Oublié pendant des décennies dans un grenier avant de rejoindre les collections de la BnF, le carnet de Serpouhi Hovaghian constitue l'un des rares témoignages connus d'une victime écrit alors même que le génocide arménien se commettait. La présente édition critique du récit qu'il renferme nous plonge dans une des périodes les plus sombres du XXe siècle.
" Nous marchions sans but, six heures par jour, sans manger ni boire. Marche, marche sur la route jusqu'à ce que tu en finisses avec ta vie [... ]. "Le 25 octobre 1915, une jeune Arménienne de vingt-deux ans échappée d'un convoi de déportés arrive dans le port de Giresun sur la mer Noire dans des conditions dramatiques. Le génocide orchestré par les Jeunes-Turcs contre les Arméniens de l'Empire ottoman fait rage depuis le mois d'avril.
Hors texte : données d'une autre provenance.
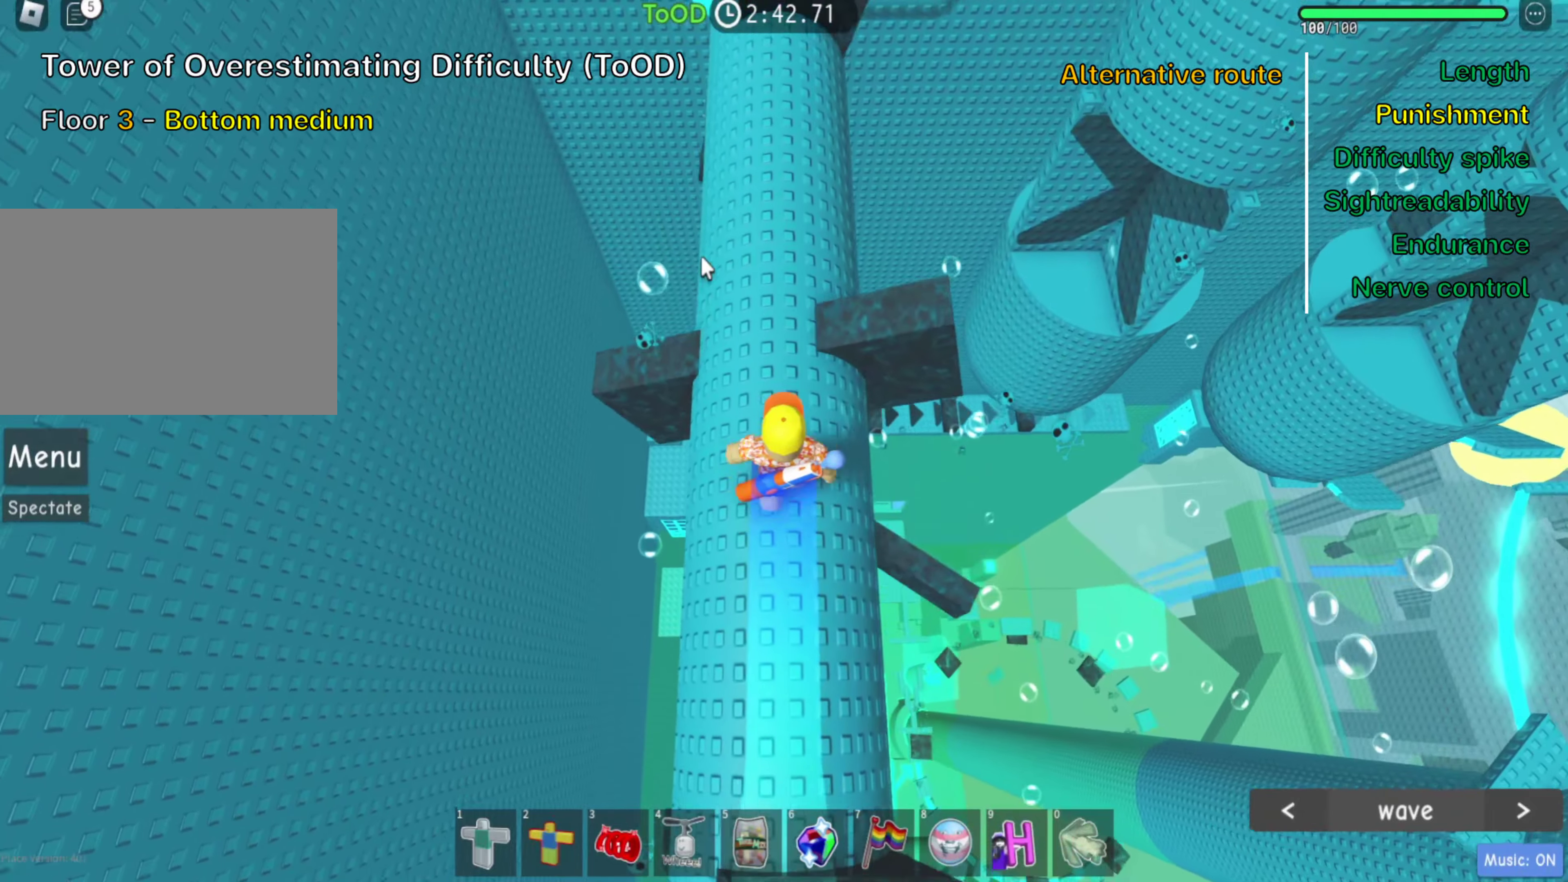
{"keys": ["shift", "w"], "events": [[50, "space", "down"], [100, "shift", "down"], [217, "space", "up"], [284, "shift", "up"], [467, "shift", "down"]]}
Comme beaucoup de ses compagnes d'infortune, Serpouhi Hovaghian a dû abandonner son fils de quatre ans en cours de route, et demeurera cachée plusieurs années, au prix de fréquents changements de domicile.
Au cours de sa longue clandestinité, elle utilise un carnet pour consigner par écrit avec plus ou moins de régularité son expérience et les événements dont elle a vent dans une sorte de journal intime, tenu en arménien, puis en français, avec quelques passages en grec. Dans ce récit fragmentaire, elle relate son périple à travers l'Anatolie, depuis son départ en déportation de Trébizonde où elle vivait avec sa famille en juin 1915, et sa vie recluse à Giresun.
Pour comprendre et décrypter ce document fragile, bouleversant, les éditions de la BnF ont fait appel à l'historien Raymond Kévorkian, spécialiste de l'histoire arménienne, qui livre ici une édition critique indispensable.